WORK REQUEST A
In the forum thread, what does KidCurtis say they would do if they were a supervisor but not directly over the worker who made the remark?
WORK REQUEST B
Quote the forum thread word for word from "perspicacious's avatar" to "Get a hobby!!".

SELECTED EXCERPT
[Start of section]
I would of have told the young man to call for the store manager. I would have asked the young man, “Please repeat to your manager what you just mumbled about that customer who put his hard earned money into this business, which puts food on your table.” There are other deserving unemployed workers. If I owned a business. I would want top notch, high integrity workers who practice self respect and respect for the business.

perspicacious's avatar

This is life. This is classless behavior, but it’s here to stay. I would do nothing other than perhaps give him a shame-on-you look. Everyone is different. I’m sure you have made similar remarks so why try to come off here like an angel. Get a hobby!!

whitetigress's avatar

@perspicacious I’m pretty sure he’s a grown man not poking fun at people in public while they go about shopping. At least not out loud and in an immature way. Why else would he bring this upon the table of discussion? I didn’t notice an angelic appearance. And besides he did give them a shame on you look. Perhaps for @MRSHINYSHOES discussions are his hobbies hence the reason for him being on Fluther. Please think about what you’re saying before you personally attack someone. It comes off as scummy.

MRSHINYSHOES's avatar

@perspicacious Yes, I might make similar remarks out of frustration and stress, but I certainly wouldn’t make it under such circumstances——near other customers on the work floor. I would express my opinions in a more appropriate setting, such as in the lunch room or staff washroom, or just wait until there are no customers around, and EVEN THEN say what I want to say in a low voice, so that management doesn’t hear me.

Why are you so against what I asked? No, I am not an angel, but I certainly don’t attack other Jellies because I don’t like what was asked. Maybe look at yourself for the reason why I ask such a question. To me, it speaks volumes about why I encounter such mean-spirited things everyday.

KidCurtis's avatar

I don’t nor ever had to work in an environment where I had to directly deal with customers but if I had heard that I would probably ignore it assuming that I do the same job or the same level job that they have (not supervisory or managerial). If I was in a supervisory position over them I’d tell them to not say anything like that while out on the floor where other customers could potentially hear them. If I was in a supervisory position but not directly over them I’d mention it briefly to their superior and let them handle it.
[End of section]
[Stored dataset items]
[Start of section]
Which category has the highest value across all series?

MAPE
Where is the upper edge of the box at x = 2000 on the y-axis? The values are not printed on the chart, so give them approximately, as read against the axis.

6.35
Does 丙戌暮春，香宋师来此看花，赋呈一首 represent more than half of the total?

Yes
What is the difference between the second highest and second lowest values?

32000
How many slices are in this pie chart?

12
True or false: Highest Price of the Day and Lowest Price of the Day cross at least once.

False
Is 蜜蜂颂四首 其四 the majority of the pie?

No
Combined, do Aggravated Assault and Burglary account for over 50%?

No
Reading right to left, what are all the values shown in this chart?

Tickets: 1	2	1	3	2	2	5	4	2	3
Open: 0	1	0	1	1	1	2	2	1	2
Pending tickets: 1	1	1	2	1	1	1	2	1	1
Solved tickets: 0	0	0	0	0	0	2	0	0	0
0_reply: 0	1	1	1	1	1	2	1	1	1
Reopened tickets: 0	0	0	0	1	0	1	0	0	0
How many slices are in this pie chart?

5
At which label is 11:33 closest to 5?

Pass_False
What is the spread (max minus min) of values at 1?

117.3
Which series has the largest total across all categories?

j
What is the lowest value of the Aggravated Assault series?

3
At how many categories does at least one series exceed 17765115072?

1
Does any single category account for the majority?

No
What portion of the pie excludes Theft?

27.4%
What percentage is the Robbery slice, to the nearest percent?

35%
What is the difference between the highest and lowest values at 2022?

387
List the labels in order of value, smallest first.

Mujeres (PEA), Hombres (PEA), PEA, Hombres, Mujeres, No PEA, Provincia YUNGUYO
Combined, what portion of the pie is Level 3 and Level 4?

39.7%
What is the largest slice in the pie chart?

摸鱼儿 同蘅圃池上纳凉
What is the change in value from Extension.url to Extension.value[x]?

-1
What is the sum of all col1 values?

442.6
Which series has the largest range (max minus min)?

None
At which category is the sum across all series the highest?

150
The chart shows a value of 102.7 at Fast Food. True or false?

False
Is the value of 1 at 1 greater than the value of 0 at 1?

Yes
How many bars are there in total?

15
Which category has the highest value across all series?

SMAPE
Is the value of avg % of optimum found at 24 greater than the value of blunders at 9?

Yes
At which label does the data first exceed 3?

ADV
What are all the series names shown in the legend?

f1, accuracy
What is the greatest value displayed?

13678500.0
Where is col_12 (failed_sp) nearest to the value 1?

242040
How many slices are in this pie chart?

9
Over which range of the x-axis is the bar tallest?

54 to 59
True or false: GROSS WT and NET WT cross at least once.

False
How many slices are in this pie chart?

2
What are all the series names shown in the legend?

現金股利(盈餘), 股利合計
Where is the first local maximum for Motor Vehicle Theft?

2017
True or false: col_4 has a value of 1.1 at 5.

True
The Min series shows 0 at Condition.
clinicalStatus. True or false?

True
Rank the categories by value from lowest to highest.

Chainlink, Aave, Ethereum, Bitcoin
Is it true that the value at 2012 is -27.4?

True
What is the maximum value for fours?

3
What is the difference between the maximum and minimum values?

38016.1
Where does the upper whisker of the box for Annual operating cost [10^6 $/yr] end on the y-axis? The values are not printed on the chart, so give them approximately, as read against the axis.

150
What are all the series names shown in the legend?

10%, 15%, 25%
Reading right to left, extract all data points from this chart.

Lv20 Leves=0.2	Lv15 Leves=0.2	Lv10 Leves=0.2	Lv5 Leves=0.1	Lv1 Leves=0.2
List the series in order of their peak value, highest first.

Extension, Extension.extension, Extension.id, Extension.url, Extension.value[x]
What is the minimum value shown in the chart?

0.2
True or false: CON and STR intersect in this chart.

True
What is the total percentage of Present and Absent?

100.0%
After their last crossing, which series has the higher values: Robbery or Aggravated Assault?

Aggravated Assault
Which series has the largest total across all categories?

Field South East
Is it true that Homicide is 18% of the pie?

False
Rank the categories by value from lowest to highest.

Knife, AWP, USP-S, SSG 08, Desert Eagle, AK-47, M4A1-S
[End of section]
EXERCISE RESPONSE A
Mention it briefly to the worker's superior and let them handle it.

EXERCISE RESPONSE B
perspicacious's avatar

This is life. This is classless behavior, but it’s here to stay. I would do nothing other than perhaps give him a shame-on-you look. Everyone is different. I’m sure you have made similar remarks so why try to come off here like an angel. Get a hobby!!